De todos modos, nuestra vida es una ilusión, no se sabe que estoy sentada en un incómodo asiento alejándome de mi hogar, ni que pienso en ellos sin conocerlos. Ninguna luz me ha visto como yo creo conocerme, ni han oído las hermosas historias que mis ojos me han contado, una maravillosa dispersión de colores, una solución de cantos, no han sentido el peso de mi cuerpo o el cálido olor de la lluvia y a pesar de ello, observan desde lejos. Pero no puedo juzgarlos pues una reflexión especular de mi ventana me permite ver mi cuerpo, desde mi puesto puedo verme tan lejos, mi cuerpo tan distinto, cambiante de acuerdo con la percepción. Mis ojos están fijados en el frio vidrio, en la ventana, tan solo observando la bella dispersión de la vida, inocente del sufrimiento ajeno, y yo sentada escuchando mis latidos y sosteniendo mis manos con cierta incomodidad. Siento dolor, un dolor en el centro de mi cuerpo, el vacío en el estómago que tanto quise evitar. Un dolor que cualquier ser humano ha de sentir a causa de su conciencia humana llena de respuestas vacías, las mentiras sinceras, la eterna proximidad de su muerte, la euforia exagerada, la condena de su reflejo en un recuerdo, el deterioro de su cuerpo, de su piel, de su vida.
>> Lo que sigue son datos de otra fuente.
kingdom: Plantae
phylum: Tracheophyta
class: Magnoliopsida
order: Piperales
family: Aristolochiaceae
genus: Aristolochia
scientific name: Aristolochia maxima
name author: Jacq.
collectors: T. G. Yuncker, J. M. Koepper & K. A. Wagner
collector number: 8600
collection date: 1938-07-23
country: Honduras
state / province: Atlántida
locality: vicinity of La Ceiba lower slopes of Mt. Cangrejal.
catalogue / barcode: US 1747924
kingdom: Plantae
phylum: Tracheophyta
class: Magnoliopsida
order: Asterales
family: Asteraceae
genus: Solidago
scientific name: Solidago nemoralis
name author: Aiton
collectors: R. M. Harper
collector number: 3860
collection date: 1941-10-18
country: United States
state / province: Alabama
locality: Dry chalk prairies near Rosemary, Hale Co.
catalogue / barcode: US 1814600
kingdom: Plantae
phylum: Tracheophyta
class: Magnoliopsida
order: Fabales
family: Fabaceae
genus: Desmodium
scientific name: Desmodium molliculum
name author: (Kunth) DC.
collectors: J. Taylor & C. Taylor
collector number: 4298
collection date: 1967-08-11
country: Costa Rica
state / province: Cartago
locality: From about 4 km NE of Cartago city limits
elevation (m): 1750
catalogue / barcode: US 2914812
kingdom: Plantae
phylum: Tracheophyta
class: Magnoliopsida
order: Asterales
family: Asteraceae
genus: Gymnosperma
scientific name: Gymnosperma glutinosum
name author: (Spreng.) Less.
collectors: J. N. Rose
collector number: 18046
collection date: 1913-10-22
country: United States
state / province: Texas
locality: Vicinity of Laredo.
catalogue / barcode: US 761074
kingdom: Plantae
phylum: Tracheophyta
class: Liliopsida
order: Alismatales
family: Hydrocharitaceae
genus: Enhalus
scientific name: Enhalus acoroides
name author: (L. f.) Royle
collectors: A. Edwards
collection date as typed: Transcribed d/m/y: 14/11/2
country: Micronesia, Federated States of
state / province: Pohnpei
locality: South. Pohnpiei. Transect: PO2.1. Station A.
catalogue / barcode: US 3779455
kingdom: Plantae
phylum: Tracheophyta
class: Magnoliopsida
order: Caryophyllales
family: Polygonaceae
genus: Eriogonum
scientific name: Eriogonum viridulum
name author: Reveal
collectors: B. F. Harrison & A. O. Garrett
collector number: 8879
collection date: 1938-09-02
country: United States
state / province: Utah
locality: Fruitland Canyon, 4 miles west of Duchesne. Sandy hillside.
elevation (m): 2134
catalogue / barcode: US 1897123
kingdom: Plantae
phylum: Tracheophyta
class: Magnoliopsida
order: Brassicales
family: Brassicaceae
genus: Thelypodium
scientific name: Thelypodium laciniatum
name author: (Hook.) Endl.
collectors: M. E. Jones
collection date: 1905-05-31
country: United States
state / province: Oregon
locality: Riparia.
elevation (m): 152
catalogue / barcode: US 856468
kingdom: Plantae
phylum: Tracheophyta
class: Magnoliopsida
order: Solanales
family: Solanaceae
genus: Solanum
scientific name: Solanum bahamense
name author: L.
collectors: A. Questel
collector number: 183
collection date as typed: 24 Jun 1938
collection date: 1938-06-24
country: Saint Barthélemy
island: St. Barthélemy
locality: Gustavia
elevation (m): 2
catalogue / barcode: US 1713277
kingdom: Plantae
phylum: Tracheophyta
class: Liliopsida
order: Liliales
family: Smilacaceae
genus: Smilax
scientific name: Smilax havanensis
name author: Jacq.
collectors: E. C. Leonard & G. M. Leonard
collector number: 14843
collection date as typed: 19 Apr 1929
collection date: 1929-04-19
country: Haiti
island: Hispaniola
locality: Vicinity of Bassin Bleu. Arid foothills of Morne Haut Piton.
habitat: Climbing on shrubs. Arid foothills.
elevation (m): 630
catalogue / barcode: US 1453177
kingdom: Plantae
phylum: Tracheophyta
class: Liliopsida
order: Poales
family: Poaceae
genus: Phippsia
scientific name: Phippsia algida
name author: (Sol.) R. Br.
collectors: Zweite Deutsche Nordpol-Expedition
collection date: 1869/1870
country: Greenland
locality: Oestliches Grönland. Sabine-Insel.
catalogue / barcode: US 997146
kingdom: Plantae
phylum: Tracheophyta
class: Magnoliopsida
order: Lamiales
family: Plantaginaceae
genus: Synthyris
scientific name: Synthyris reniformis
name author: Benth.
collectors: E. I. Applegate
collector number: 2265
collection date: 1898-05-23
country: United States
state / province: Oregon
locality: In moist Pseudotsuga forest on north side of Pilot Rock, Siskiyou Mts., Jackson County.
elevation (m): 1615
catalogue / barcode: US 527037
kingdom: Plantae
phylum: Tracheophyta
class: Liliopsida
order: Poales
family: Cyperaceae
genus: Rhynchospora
Yo por ahora me despido de la reflexión especular de mi alma y me adentro a la ficción del trabajo que todos fingimos.

Me alejo de mi realidad y de repente recuerdo que yo soy la conductora del bus, volteo y a mis espaldas hay personas. Cada una en su puesto observando a la ventana, a su reflejo tratando de callar su mente. Oprimo el pedal, la inercia los obliga a despertar. Ya es de día, la luz del sol sobre mis ojos, sobre los de ellos, nuestras imágenes en la ventana desaparecen, pienso en la voz dentro de mi cabeza que repite cada paso a seguir para evitarme la molesta tarea de navegar por mi mente. Miro al frente para dirigirme a la parada número uno de las mil y una que me quedan. ¿Y después de ello? Tan solo me queda descansar, apagar el bombillo de mi habitación y dormir en la manta negra de la noche. En la ciudad mientras tanto poco a poco las luces se apagan, concediéndole a las calles un breve descanso del mareo de luces que no me permitían manejar. Un descaso creado con el único propósito de despertar, tomar el bus al trabajo y asomar nuestro delicado rostro a la pequeña ventanilla que nos invita al infinito.